» **Document extract**:
My weekly news blurbs:
What I’m reading:
• Novaya Gazeta reports that Chechen leader Ramzan Kadyrov was diagnosed with pancreatic necrosis, a terminal illness that has prompted the Kremlin to look for his successor.
• Ukraine has begun using long-range ballistic missiles known as ATACAMS that the United States secretly provided, the BBC reports.
• Armenian Prime Minister Nikola Pashinyan is defending his decision to hand control of four villages over to Azerbaijan to avoid a war with Armenia’s heavily armed neighbor. The Guardian has the story.
• Azerbaijani President Ilham Aliyev said a peace deal with Armenia was closer than ever, as teams from both countries began demarcating the border to end decades of territorial disputes and clashes. France 24 has the story.
• Armenians fear new war with Azerbaijan despite talk of peace, the BBC reports.
• Armenian Prime Minister Nikola Pashinyan has faced days of protests over his decision to hand four villages over to Azerbaijan, EurasiaNet reports.
• Voters in North Macedonia headed to the polls for the first round of presidential elections, to be followed by a second round on May 8. Šejla Ahmatović reports for Politico Europe that journalists accuse the country’s ruling party and opposition of banding together to restrict press freedom.
• In Slovakia, Robert Fico’s government approved a controversial proposal to scrap Slovakia’s public broadcaster RTVS and replace it with what critics fear will be a mouthpiece for the government. The Guardian has the story.
• Greece’s ruling party made an especially contentious choice to run in June’s European elections: Fredi Beleri, the jailed mayor-elect of the town of Himarë on the Albanian Riviera, Politico Europe reports. Beleri’s imprisonment is a cause of the célèbre in Greece, and tensions between Athens and Tirana over his detention now threaten Albania’s push to join the EU.
• Spain’s prime minister said he was considering resigning after a judge opened an investigation into whether his wife abused her position to help friends win public contracts.
• Member of the European Parliament Maximilian Krah, the far-right Alternative for Germany’s top candidate for the June European Parliament election, is under pressure from his party leadership to end his campaign. It comes after the bombshell arrest of his aide, who stands accused of spying for China, Politico Europe reports.
• A German right-wing MEP candidate, Petr Bystron's biography has many holes and inconsistencies from when he migrated to Germany from Czechoslovakia in 1988 while receiving asylum protection. The JournalismFund Europe has the story.

» **Record excerpts**:
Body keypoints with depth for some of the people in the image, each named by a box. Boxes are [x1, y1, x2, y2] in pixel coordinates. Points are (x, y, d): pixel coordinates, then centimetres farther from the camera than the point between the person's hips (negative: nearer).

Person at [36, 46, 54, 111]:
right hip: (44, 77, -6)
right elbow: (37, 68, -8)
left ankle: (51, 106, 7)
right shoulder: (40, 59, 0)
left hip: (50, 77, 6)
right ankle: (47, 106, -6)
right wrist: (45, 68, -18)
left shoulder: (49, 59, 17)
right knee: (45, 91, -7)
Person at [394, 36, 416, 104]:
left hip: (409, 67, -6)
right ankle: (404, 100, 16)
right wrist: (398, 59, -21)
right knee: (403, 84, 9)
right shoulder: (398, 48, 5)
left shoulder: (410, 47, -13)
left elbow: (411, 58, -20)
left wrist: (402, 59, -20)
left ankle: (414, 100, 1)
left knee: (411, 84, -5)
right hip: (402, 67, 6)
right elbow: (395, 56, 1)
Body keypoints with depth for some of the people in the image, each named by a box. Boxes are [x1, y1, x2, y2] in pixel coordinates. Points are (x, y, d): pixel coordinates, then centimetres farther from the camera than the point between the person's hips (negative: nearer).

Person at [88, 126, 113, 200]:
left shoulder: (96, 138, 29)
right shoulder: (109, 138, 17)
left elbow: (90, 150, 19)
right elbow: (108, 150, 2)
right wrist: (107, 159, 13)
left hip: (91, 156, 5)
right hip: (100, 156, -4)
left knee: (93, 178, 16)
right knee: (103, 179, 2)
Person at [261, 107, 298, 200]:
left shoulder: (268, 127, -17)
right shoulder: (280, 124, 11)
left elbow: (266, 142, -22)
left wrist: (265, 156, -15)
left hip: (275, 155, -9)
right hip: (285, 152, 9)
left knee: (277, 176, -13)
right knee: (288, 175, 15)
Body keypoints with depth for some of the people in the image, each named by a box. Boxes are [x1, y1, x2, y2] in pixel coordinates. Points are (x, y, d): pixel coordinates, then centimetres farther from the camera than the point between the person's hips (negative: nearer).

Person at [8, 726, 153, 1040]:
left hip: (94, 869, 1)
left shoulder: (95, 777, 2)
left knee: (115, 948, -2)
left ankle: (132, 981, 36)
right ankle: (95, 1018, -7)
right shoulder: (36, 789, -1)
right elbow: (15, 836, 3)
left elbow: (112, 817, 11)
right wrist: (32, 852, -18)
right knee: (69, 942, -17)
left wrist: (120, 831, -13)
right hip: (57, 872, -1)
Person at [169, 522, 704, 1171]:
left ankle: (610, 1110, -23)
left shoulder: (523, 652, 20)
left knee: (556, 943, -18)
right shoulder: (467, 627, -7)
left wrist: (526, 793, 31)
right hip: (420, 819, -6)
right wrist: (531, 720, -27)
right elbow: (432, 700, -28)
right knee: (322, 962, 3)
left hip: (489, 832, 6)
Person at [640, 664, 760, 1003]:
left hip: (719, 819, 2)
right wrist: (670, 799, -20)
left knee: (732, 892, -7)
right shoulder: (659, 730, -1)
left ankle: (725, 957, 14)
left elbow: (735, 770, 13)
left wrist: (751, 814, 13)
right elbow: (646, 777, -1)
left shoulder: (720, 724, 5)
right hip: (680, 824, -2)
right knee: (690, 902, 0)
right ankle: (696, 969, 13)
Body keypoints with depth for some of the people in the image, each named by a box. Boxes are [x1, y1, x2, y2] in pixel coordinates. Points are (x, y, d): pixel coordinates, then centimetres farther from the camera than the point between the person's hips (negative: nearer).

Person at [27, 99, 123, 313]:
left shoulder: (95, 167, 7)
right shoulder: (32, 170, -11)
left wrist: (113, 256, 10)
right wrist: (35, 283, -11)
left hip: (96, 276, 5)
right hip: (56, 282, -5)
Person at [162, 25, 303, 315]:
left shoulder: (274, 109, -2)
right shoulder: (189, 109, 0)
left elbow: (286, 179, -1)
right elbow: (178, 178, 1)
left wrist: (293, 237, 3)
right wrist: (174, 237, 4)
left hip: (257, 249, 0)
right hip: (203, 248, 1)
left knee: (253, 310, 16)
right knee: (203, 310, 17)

» **Actions to take**:
a – According to the weekly news blurbs, why did Armenian Prime Minister Nikola Pashinyan hand four villages over to Azerbaijan?
b – In the weekly news blurbs, on what date is North Macedonia's second round of presidential elections set?
The rows have nothing to do with the weekly news blurbs.

» **List of solutions**:
a – He handed control of the four villages to Azerbaijan to avoid a war with Armenia's heavily armed neighbor.

b – May 8.